The works of Edward Chase Tolman, Jean Piaget, Lev Vygotsky,
Jerome Bruner, and German Gestalt psychologists were instrumental in engendering
the dramatic shift from behaviourism to cognitive theories. Edward Tolman is usually
considered a pioneer in initiating the cognitive movement . In the 1920s, Tolman’s
experiment with rats suggested that rats knew how the maze in which they were put
was structured because they had its mental map. Accordingly, Tolman asserted that
rather than an automatic response to an event, behaviour had both purpose and
direction and occurred without reinforcement. He saw motivation as the key to
transmuting expectations into behaviour.
It was during the mid-1950s that the impact of cognitive theories in
education was so tremendous as to be called the “cognitive revolution.” The second
half of the twentieth century witnessed an outburst of theoretical and empirical
works on such cognitive processes as memory, attention, concept formation, and
information processing within a cognitive framework. This newline of research is
characterized by a search for new ways to understand what learning is and how it
occurs. These cognitive psychologists investigated mental structures and processes
to explain learning and change in behaviour. Like behaviourists, they have also
observed behaviour empirically but only in order to make inferences about the
internal mental processes. As opposed to behaviourist orientation’s emphasis on
behaviour, the cognitive school focuses on meaning and semantics. The primary emphasis is placed on how knowledge is acquired, processed, stored, retrieved, and
activated by the learner during the different phases of the learning process.
The cognitive school views:
(1) learning as an active process “involving the acquisition or reorganization of the
cognitive structures through which humans process and store information”
(2) the learner as an active participant in the process of knowledge acquisition and
integration.
Cognitive psychologists place more emphasis on what learners know and
how they come to acquire it than what they do. For this reason, the cognitive
approach focuses on making knowledge meaningful and helping learners organize
and relate new information to prior knowledge in memory.

--

| Questions |
A - According to the passage on cognitive learning theory, when did cognitive theories have so great an impact on education that it was called the "cognitive revolution"?
B - Pick up the passage on cognitive learning theory after its last sentence and continue it.
The records have no connection to the passage on cognitive learning theory.

--

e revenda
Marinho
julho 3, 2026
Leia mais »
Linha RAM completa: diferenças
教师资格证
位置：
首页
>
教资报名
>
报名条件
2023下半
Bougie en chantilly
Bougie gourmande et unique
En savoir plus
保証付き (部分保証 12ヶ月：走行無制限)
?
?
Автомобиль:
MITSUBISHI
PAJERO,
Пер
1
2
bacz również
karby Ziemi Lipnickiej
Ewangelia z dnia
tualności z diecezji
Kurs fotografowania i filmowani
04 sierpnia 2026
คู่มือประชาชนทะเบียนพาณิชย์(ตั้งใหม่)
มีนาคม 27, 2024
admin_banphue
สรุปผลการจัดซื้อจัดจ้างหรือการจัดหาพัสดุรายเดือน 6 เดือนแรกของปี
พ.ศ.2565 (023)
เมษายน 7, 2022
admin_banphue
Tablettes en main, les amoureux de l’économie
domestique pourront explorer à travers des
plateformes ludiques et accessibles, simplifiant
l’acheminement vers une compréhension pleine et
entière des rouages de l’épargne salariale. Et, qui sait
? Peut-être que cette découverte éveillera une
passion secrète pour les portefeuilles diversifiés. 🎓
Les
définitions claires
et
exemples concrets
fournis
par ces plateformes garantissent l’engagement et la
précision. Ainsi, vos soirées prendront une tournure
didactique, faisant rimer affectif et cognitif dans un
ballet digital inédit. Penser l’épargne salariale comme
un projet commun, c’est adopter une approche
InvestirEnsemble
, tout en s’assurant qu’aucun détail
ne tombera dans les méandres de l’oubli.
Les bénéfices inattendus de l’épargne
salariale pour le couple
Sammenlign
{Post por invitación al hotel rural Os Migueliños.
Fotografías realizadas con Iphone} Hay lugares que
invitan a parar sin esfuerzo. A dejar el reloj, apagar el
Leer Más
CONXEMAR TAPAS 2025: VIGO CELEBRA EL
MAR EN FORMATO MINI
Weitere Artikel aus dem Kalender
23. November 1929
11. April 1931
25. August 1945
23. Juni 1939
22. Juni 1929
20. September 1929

--

| Answers provided |
A - During the mid-1950s.

B -
Cognitivism is not based on the works of a single theorist or a unified group
of theorists. Rather, it is in-formed by a number of theorists’ contributions and is quite
multifaceted. The following theorists and accompanying theories have contributed to
the continuous growth of cognitive theories: Piaget’s theory of individual cognitive
development, Vygotsky’s theory of social cognitive growth or zone of proximal
development, Festinger’s cognitive dissonance theory, Spiro’s cognitive flexibility
theory, Sweller’s cognitive load theory, Bruner’s cognitive constructivist learning
theory, and Tolman’s theory of sign learning as a bridge between behaviourism and
cognitive theory. Out of the spectrum of cognitive theories, the individual cognitive
trend deriving from Piaget’s studies and the sociocultural trend based on Vygotsky’s
works constitute the backbone of cognitivism.
Piaget’s Cognitive Development (1896-1980)
Piaget is the famous psychologist from Swiss who describes cognitive theory in
the cognitive developmental theory. Piaget’s theory states the children actively
construct their understanding of the world and go through stages of cognitive
development. It means that Piaget described cognitivism in the stage development of
children when they are ready to construct the meaning of things through their own
understanding which starts from the simple to complex thing. There are two
processes underlie in cognitive construction. They are organization and adaptation.
Organization is important in order the children construct the meaning of thing which make sense to them by organizing our experience. For example, we specify the less
and important ideas then we connect them. While adaptation is useful when we add
the new information in our thinking system because there is important additional
information.
In this case, adaptation is differentiated into two ways. They are
assimilation and accommodation. Assimilation occurs when individuals adjust to new
Information. For example: New borns reflexively such everything that touches their
lips (assimilation), but after several months of experience, they construct their
understanding of the world differently. They don’t suck fuzzy blanket
(accommodation). Piaget developed the cognitive development because he believed
that the children pass the four stages of cognitive development.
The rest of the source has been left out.